Gayrı Milli Muhalefet

Alper Duran
Alper Duran
Gayrı Milli Muhalefet
06-04-2020

Bilge insanların meseleleri farklı açılardan ele alıp, yaptıkları ilmi mülahazalar iyiye, daha iyiye ve en iyiye ulaşma gayretidir.  Kırmadan ve bir çuval inciri berbat etmeden saygı dairesinde oluşturulan fikir sofraları, gökler kadar yücedir. Zira müşavere aynı zamanda ilahi bir tavsiyedir. Müşavere sırasında yapılan değişik yaklaşımlar, şerre değil hayra hizmet eder. Etraflıca muhakeme imkânı verir. Ve dahi tüm toplumun fikri yapısı ele alınmış olur.  Ancak bunların hepsi edep ve hudut dairesinde terennüm edilirse sonuç verir.  Diğer türlü ikiye veya üçe ayrılmış kavgacı zümreler meydana gelir. Sonrasında bir arpa boyu yol alamadan, acıklı feryatlar kopar, düşmanlar sevinir ve olan devletin istikbaline olur.

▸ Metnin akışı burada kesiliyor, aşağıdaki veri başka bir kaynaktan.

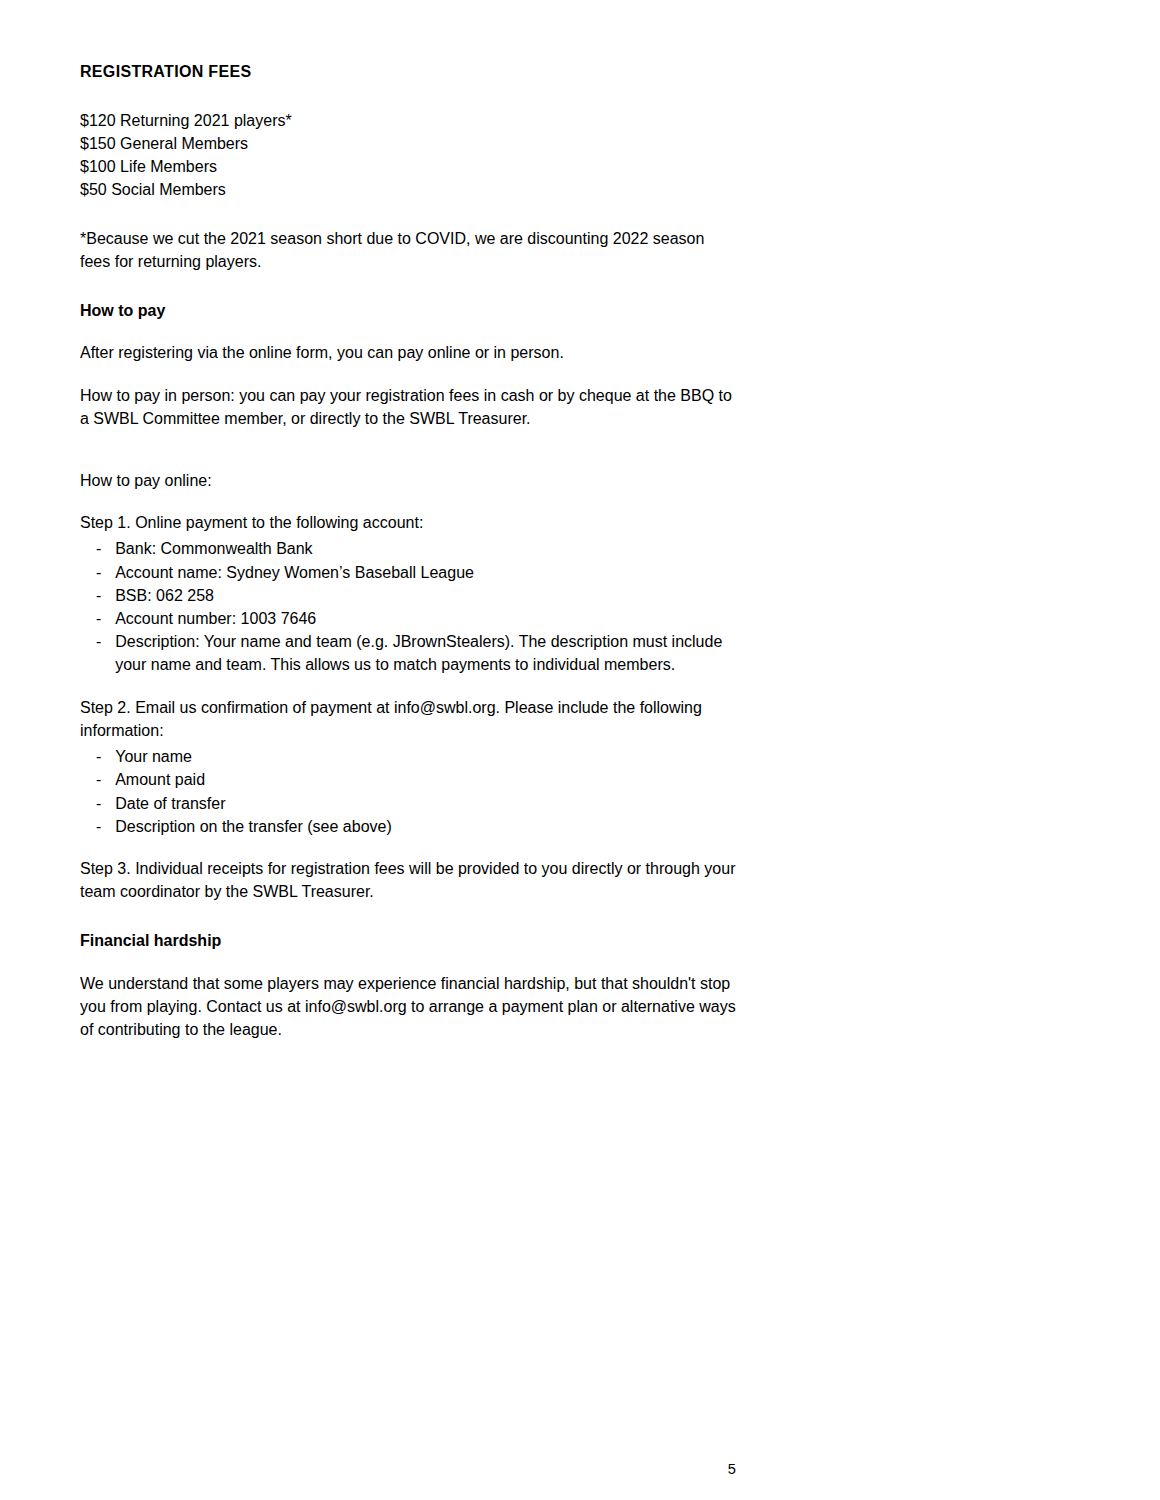REGISTRATION FEES
$120 Returning 2021 players*
$150 General Members
$100 Life Members
$50 Social Members
*Because we cut the 2021 season short due to COVID, we are discounting 2022 season fees for returning players.
How to pay
After registering via the online form, you can pay online or in person.
How to pay in person: you can pay your registration fees in cash or by cheque at the BBQ to a SWBL Committee member, or directly to the SWBL Treasurer.
How to pay online:
Step 1. Online payment to the following account:
Bank: Commonwealth Bank
Account name: Sydney Women’s Baseball League
BSB: 062 258
Account number: 1003 7646
Description: Your name and team (e.g. JBrownStealers). The description must include your name and team. This allows us to match payments to individual members.
Step 2. Email us confirmation of payment at info@swbl.org. Please include the following information:
Your name
Amount paid
Date of transfer
Description on the transfer (see above)
Step 3. Individual receipts for registration fees will be provided to you directly or through your team coordinator by the SWBL Treasurer.
Financial hardship
We understand that some players may experience financial hardship, but that shouldn't stop you from playing. Contact us at info@swbl.org to arrange a payment plan or alternative ways of contributing to the league.
5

Türk İslam geleneğinde devlet ve milleti ilgilendiren meseleler, toy ve meclisler marifetiyle görüşülür, bütün farklı fikirler dinlenir ve sonunda istişare ile karar alınırdı. Böylesine adil bir şekilde hareket edilmesine rağmen, yine de bazı muhalif anlayışlar ortaya çıkabilmekteydi. Ama bunlar lisan-ı münasip ve kemal-i edeble ifade edilirdi. Bu eşsiz gelenek önce Çin, sonra da Bizans entrikalarıyla ifrat edildi ve akabinde aşımıza her geçen gün kan karışmaya devam etti. Milletimizin dimağını zehirleyen bu fitne mikrobunu salgın haline getirenler ise, içimizdeki ahmaklar ile sütü bozuklar olmuştur.

Bizdeki muhalefet anlayışı, dışarının kışkırtması ve içerinin de oyuna gelmesiyle, kaygan bir zeminde yürümeye çalışmaktadır. Kâh farklı görüşlerin dillendirilmesi, kâh ihanet sarmalı şeklinde yıkıcı merhalede devam etmektedir. Bu düşüklüğün en acı tecrübesini de, Osmanlı´nın son dönemlerinde görmekteyiz. Devletin bürokrat, aydın ve gazetecilerinin hemen hepsi batıyla azami derecede hemhal olmuş ve onların sadık kulları haline gelmişti. Ağzı açık ayran delisine dönen bu serkeşler, aldıkları öğüt çerçevesinde; devlete yönelik sürekli kurtuluş reçeteleri sunmaktaydı. Görünüşte hayırlı bir çaba olan bu gayretler, filhakika hayranı olduğu ve uşaklığını yaptığı batının telakkilerine hizmet etmekteydi. Bugünün de önemli hastalığı olan sürekli akıl verme anlayışı, o vakitlerde de aynı şekilde sert ve acımasızca tekrarlanmaktaydı. Çünkü dışardan beslenen bu ezikler, sahibinin sesiyle yazmakta ve bu sayede görevlerini yerine getirmenin hazzını yaşamaktaydı. Düşmana karşı mıymıntı, Padişaha karşı kartal kesilen bu sümsükler, ifk hadisesi (iftira olayı) cazgırlarından daha beter cühelalık sergilemekteydi. Gâvur kancasını sinemize saplamıştı ve kurtarıcılarımız (!) doğruları ifade ettiğini zannederek gayri milli bir seviyesizliğin davasını güdüyordu. Devlet en çok bilimsel çalışmalara ve bunların getirisi olan teknolojik ilerlemeye muhtaçken, Avrupa´ya gidenler bırakın bilim adamı olmayı, garbın mankurtları halinde gazete, kitap ve görüşleriyle devlete sadece bilimselliğin lafazanlığını satıyordu. Batının ileri olduğundan dem vuruluyor, onlar gibi fen ve bilimde gelişmemiz gerektiği sıralanıyordu. Peki, bu bilimsel terakkiyi yapacak olan kişiler kimlerdi? Nasıl bir metot izlenerek bu yola girilmeliydi? Devletin bununla ilgili atacağı adımlarla alakalı hangi Yeni Osmanlıcı, Türkçü, İslamcı ya da İttihatçı şümullü bir rapor hazırlamıştı? Hariciyenin tazyiki ve değişimin papağanlığından başka, merhem niyetine ne gibi çareler hazırlandı? Bu sorular uzar gider, lakin cevapsız kalan yıllardır kanayan yaralarımızdır.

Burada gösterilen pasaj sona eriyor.